Here is something you remember, when you do take another look at Torre’s Yankees: How fragile October really is. They were knocked out in Game 4 of an American League Division Series against the Indians in 1997, when they looked like they were about to win that five-game series in four before Sandy Alomar Jr. hit an eighth-inning home run off Mariano Rivera. And then came the bottom of the ninth of Game 7 against the D-backs in 2001, when the Yankees had the lead and were three outs away from making it five World Series in six years.

They were about to go ahead of the Marlins, 3-1, in the 2003 Series before Alex Gonzalez’s walk-off home run, off Jeff Weaver, in the bottom of the 12th. And of course we’ve seen, again and again over the past few months, the downhill ride that began for the ’04 Yankees in Game 4 against the Red Sox when they were ahead 3-0 and three outs away from another World Series.

“But you know what I think of, too?” Torre said. “How close we were to falling behind 0-2 to the Rangers in the first round in ’96, and then how we lost the first two games of that World Series at home to the Braves. All we did after that was win 14 World Series games in a row, until we lost Game 3 to the Mets in 2000.”

Nothing like that will ever happen again. Torre ultimately became the first manager to win four World Series since Stengel. Again: Stengel’s Yankees won 28 games in October, because that’s all you needed to do in those years. In Torre’s World Series-winning seasons, his team won 44. They just kept coming.

“It was a magical,” Torre said. “It really was. My club showed so much character. And we never once stopped to admire ourselves.”

He talked about moments across the years he remembered, good and bad, like the bottom of the ninth against the D-backs that night in 2001. For nearly two decades, he has heard people say that he shouldn’t have brought the infield in before Luis Gonzalez’s Series-winning blooper over Derek Jeter’s head.

“What, he couldn’t have fisted one against Mo [Mariano Rivera] on the ground?” Torre said. “I’ll be an SOB if I was going to lose on a broken-bat ball to short while the winning run crossed the plate.”

He remembered something his wife, Ali, said to him before that World Series, and how exciting it was going to be watching the Yankees go up against Randy Johnson and Curt Schilling.

“I said, ‘Really? Grab a bat,’” Torre said.
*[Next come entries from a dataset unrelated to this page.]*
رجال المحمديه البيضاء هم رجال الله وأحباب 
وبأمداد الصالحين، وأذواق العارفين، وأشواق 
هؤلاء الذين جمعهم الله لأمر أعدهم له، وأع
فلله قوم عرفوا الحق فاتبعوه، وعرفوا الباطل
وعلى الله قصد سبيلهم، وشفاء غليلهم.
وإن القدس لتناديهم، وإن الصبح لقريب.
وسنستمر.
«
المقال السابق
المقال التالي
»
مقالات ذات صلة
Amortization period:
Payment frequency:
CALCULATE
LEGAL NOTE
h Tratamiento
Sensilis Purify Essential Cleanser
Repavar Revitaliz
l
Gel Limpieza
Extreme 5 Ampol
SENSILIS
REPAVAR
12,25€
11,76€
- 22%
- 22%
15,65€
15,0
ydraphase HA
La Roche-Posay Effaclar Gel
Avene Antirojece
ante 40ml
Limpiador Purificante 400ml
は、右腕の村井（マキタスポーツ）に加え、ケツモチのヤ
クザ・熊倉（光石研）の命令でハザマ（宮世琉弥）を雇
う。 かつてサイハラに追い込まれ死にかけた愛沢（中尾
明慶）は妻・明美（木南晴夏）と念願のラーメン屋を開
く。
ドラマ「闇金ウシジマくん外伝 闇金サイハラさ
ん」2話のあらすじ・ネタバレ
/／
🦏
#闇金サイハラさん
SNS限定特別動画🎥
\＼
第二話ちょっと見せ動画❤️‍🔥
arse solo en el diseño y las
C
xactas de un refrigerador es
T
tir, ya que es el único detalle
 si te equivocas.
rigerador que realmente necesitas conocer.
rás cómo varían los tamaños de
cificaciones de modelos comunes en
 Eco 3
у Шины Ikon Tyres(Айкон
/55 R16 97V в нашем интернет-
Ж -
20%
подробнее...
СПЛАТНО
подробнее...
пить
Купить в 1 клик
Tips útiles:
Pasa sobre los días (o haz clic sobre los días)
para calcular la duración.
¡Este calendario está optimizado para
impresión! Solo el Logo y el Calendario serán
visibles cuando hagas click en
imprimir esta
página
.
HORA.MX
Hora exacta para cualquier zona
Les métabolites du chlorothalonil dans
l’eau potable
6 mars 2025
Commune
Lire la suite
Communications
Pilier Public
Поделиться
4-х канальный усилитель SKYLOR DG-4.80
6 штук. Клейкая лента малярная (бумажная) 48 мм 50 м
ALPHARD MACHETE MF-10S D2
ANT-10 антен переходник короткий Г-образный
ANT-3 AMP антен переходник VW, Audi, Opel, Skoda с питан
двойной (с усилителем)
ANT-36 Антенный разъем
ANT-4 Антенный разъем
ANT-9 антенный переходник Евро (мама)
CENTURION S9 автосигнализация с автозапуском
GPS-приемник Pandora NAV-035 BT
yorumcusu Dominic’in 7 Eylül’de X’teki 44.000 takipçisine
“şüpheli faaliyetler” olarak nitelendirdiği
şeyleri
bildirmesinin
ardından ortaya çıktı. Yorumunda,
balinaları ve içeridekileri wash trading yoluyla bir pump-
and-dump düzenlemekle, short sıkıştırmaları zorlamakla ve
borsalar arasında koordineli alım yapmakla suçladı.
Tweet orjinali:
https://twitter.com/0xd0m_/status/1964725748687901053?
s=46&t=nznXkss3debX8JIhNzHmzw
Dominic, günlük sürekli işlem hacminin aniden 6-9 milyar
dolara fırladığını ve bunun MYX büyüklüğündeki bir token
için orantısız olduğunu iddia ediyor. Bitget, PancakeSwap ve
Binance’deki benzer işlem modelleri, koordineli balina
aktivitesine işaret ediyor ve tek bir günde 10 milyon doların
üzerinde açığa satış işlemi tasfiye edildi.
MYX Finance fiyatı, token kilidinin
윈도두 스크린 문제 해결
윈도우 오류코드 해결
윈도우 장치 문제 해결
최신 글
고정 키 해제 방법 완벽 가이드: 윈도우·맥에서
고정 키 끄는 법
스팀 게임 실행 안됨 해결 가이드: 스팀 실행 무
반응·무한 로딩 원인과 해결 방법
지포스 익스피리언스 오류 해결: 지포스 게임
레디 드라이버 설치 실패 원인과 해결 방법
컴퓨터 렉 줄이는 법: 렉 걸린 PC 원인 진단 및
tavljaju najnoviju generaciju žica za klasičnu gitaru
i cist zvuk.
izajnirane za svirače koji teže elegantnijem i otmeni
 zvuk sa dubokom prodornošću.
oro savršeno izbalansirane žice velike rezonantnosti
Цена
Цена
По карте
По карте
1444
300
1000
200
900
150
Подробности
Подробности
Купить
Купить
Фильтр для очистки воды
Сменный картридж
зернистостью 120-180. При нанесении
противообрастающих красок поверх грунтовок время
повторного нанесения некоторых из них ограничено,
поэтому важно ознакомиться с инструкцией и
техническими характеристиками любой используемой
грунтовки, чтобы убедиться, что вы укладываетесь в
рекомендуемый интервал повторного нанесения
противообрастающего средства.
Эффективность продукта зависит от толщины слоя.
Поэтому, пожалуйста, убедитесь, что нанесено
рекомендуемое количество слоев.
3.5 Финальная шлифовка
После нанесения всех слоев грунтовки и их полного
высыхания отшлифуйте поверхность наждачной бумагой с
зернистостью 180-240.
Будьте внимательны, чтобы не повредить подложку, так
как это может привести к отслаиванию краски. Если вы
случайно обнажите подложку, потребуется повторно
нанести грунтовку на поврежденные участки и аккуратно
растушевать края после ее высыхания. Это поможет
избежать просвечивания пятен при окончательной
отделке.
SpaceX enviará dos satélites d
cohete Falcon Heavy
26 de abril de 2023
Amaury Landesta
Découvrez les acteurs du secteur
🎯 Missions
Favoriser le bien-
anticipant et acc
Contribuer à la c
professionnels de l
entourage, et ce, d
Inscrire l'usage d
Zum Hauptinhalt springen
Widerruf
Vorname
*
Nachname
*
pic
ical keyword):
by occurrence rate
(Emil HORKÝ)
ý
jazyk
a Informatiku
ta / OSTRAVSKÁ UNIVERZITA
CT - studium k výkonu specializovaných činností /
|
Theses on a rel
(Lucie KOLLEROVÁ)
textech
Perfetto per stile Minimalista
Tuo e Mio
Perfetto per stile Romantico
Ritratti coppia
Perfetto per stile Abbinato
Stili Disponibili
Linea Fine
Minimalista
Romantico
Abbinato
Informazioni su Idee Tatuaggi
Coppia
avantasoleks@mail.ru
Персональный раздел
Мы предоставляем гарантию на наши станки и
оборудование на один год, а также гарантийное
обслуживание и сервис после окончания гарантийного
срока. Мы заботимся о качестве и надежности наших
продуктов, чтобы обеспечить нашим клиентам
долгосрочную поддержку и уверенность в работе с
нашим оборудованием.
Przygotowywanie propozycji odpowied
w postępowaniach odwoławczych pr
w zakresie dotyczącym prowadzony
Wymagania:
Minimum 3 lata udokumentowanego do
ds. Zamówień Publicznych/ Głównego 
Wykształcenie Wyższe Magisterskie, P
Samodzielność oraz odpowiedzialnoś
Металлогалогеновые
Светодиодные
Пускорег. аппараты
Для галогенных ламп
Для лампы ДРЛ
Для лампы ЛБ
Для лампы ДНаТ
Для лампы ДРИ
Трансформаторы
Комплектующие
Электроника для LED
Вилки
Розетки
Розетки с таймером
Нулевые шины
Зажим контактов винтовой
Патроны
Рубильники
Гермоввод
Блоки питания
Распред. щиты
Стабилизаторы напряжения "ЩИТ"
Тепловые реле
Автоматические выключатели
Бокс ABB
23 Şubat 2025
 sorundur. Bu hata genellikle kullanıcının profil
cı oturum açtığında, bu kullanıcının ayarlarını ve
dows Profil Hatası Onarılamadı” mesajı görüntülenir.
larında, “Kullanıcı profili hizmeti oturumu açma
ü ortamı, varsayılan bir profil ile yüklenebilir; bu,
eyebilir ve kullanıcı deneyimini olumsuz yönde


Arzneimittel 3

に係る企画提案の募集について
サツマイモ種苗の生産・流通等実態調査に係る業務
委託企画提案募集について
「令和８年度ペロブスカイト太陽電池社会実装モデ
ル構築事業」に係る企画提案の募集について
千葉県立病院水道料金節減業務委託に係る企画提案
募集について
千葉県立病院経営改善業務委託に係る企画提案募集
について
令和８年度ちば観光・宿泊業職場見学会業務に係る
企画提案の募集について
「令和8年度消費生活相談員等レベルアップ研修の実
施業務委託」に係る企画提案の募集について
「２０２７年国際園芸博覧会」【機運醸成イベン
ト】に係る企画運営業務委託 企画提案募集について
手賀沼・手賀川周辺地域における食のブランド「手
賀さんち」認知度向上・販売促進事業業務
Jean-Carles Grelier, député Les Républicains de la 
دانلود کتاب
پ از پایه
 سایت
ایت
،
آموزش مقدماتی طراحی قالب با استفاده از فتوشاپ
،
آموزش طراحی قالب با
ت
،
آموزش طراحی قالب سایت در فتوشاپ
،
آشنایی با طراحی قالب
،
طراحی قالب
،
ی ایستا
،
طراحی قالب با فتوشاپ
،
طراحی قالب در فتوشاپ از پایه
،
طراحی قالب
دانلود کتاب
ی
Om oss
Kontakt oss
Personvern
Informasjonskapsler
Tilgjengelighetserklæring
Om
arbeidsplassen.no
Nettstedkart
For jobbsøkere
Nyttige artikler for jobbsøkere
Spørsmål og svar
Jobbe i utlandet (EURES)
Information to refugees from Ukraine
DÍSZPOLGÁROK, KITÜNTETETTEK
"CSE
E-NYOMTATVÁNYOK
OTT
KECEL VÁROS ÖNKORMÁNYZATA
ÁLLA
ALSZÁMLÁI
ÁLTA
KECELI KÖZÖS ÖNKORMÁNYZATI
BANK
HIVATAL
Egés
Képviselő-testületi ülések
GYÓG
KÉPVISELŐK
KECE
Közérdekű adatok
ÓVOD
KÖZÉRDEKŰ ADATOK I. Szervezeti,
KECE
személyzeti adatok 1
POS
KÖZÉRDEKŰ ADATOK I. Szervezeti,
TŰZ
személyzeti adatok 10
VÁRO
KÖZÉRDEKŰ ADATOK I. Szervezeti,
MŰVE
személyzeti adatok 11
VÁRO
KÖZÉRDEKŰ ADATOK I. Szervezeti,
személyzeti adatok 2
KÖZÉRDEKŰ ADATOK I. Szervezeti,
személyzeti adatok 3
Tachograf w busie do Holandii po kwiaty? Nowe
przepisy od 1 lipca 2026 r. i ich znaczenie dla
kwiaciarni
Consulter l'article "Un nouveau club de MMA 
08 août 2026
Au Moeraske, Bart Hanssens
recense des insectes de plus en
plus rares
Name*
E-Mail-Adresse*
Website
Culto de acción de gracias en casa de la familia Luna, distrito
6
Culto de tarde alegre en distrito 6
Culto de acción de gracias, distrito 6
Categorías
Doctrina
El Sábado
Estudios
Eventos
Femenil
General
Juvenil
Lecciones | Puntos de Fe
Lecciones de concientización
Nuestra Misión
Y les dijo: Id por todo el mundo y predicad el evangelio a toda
He talked about watching Tim Wakefield give up Aaron Boone’s bottom-of-the-11th home run in 2003 to win the pennant for the Yankees and how the next year, after the Yankees lost Game 7, he had the grace to pick up the phone on his desk and call Wakefield in the Red Sox clubhouse to congratulate him.

“Just because I’d watched him walk off the year before,” Torre said.

He remembers a moment against the D-backs in Game 7 when he went to the mound before Jay Bell came to the plate with runners at first and second, nobody out. Everybody knew Bell was going to bunt.

“Get an out,” he said. “Let’s not get fancy.”

Bell bunted the ball right back to Rivera, who closed on the ball quickly and threw a strike to Scott Brosius at third. If Brosius had thrown to first, it would have been an easy double play. But Brosius just came off the base holding the ball.

“I might have planted too much of a seed about a sure out,” Torre said.

Then, Torre spoke of a moment in the middle of Game 4 against the Red Sox in 2004, when the Yankees had the lead and the bases loaded and Trot Nixon ended up making a sliding play in right-center against Hideki Matsui.

“I thought to myself in the dugout, ‘That’s not a good sign,’ just because we had a chance to break it open at that time,” Torre said. “Little did I know.”

Torre’s Yankees never won another Series. But they had won plenty and done plenty by then, not just on field, but for the Yankees brand.

“I used to preach that if we focused on small things, big things would happen,” Torre said.

Big things did. Very big guy in that dugout. Three World Series in a row. Four in five. Send up a flare when it happens like this again, at Yankee Stadium or anywhere else.